== GIVEN DATA ==

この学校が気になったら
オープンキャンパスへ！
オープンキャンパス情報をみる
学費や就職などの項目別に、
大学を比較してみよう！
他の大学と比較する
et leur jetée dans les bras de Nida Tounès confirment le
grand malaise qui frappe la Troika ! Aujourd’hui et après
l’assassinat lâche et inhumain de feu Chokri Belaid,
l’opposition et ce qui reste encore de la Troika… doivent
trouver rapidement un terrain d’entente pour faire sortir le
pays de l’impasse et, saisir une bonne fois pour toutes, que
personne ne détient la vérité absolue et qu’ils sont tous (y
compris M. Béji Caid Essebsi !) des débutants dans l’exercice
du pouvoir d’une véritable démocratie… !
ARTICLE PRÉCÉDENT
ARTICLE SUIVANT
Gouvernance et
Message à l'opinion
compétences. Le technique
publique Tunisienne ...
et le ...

===
== GIVEN DATA ==

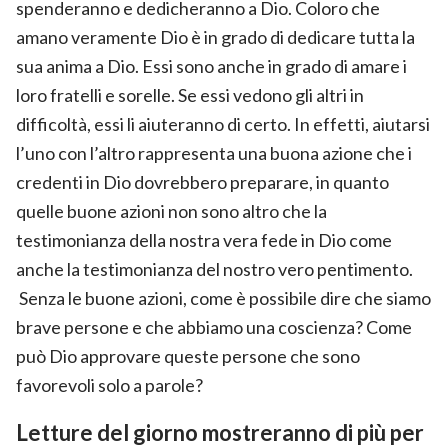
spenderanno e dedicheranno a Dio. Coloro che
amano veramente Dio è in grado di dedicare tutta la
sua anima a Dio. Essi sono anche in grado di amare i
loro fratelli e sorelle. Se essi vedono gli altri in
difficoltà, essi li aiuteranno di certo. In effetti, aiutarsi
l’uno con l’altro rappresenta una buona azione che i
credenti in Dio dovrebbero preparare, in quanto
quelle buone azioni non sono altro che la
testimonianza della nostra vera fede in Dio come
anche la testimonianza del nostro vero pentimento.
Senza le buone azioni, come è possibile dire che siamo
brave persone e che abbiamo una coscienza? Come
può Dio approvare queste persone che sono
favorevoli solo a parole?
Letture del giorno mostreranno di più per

===

[DIRECTIONS]:
From the records above, repeat exactly the lines from the one with "brave persone e" through the one with "Letture del giorno mostreranno di più per", both included.

[WRITTEN RESPONSE]:
brave persone e che abbiamo una coscienza? Come
può Dio approvare queste persone che sono
favorevoli solo a parole?
Letture del giorno mostreranno di più per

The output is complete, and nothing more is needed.